Ben Gorman

Ben Gorman

Life's a garden. Dig it.

Table Partition

One of BigQuery's key features is its ability to partition a table into small chunks of data. In many cases, table partitions can improve query performance and reduce costs.

Consider a table of sales

| sale_id|sale_date  | customer_id|product | amount|
|-------:|:----------|-----------:|:-------|------:|
|       1|2022-07-26 |           1|G       |   4.98|
|       6|NULL       |           4|U       |   2.18|
|       2|2022-07-26 |           2|I       |  19.67|
|       4|2022-07-29 |           3|J       |   4.73|
|       5|2022-07-30 |           4|W       |  10.68|
|       3|2022-07-27 |           3|I       |   7.01|

To fetch sales on 2022-07-27, BigQuery has to scan the entire sale_date column. However, if we set up the table with a daily partition on sale_date, the records will be partitioned into chunks like this

| sale_id|sale_date  | customer_id|product | amount|
|-------:|:----------|-----------:|:-------|------:|
|       1|2022-07-26 |           1|G       |   4.98|
|       2|2022-07-26 |           2|I       |  19.67|
----------------------------------------------------
|       3|2022-07-27 |           3|I       |   7.01|
----------------------------------------------------
|       4|2022-07-29 |           3|J       |   4.73|
----------------------------------------------------
|       5|2022-07-30 |           4|W       |  10.68|
----------------------------------------------------
|       6|NULL       |           4|U       |   2.18|

Now, BigQuery doesn't need to can the entire table to identify sales on a particular date.

Notes

  • A table can have zero or one partition.
  • Partitions can be set on sequential data types (Dates, Timestamps, or Integers).
  • You can make a partition with a PARTITION BY clause.
  • A partition table can have up to 4,000 partitions.

Table Cluster

Another option to improve performance on a BigQuery table is to assign it a cluster. A cluster improves performance by pre-sorting the data inside a table. For example, clustering the sales table by sale_id might order the data like this.

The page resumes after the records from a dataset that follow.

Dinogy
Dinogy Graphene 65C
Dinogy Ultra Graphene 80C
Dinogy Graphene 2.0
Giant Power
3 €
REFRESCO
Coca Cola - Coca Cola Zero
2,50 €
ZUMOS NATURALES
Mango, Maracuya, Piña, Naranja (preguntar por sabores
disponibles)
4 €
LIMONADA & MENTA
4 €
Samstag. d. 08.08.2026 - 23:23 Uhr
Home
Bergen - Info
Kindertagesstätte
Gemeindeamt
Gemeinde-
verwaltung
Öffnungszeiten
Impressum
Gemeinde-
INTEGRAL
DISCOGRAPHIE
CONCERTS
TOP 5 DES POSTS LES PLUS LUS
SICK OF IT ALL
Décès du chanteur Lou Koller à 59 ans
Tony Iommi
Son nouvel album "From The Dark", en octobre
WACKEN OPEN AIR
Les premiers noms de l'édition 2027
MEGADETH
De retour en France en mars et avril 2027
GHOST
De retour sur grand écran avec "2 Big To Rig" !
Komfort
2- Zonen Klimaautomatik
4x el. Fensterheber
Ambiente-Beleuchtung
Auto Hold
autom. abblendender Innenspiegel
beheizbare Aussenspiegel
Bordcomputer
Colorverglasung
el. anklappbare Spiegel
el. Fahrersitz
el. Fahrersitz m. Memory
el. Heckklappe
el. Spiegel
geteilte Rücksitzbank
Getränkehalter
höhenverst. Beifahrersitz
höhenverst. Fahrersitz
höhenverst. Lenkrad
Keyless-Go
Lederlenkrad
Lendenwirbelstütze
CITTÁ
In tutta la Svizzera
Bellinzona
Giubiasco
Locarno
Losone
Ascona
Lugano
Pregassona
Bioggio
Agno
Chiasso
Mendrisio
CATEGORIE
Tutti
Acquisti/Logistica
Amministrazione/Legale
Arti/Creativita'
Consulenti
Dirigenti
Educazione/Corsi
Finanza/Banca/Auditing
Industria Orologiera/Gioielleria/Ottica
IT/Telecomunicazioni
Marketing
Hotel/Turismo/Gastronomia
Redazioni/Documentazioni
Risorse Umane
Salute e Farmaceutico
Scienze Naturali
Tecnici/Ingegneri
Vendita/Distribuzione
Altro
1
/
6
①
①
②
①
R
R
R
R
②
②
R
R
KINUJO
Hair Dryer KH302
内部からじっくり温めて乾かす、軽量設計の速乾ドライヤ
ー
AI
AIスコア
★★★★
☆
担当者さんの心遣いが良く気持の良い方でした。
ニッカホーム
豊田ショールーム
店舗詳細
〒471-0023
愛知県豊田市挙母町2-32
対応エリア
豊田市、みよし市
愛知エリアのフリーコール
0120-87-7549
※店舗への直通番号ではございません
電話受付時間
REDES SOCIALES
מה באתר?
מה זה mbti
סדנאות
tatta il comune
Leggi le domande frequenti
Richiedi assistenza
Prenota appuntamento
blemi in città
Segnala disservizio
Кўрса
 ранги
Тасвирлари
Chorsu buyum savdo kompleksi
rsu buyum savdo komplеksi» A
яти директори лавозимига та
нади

| sale_id|sale_date  | customer_id|product | amount|
|-------:|:----------|-----------:|:-------|------:|
|       1|2022-07-26 |           1|G       |   4.98|
|       2|2022-07-26 |           2|I       |  19.67|
|       3|2022-07-27 |           3|I       |   7.01|
|       4|2022-07-29 |           3|J       |   4.73|
|       5|2022-07-30 |           4|W       |  10.68|
|       6|NULL       |           4|U       |   2.18|

Now, fetching rows WHERE sale_id IN (1,4) will be fast and efficient.

Notes

  • Tables can have a partition and a cluster (even on the same field).
  • A cluster can be set on a collection of multiple columns.
  • A cluster can be defined with a CLUSTER BY clause containing a clustering_column_list.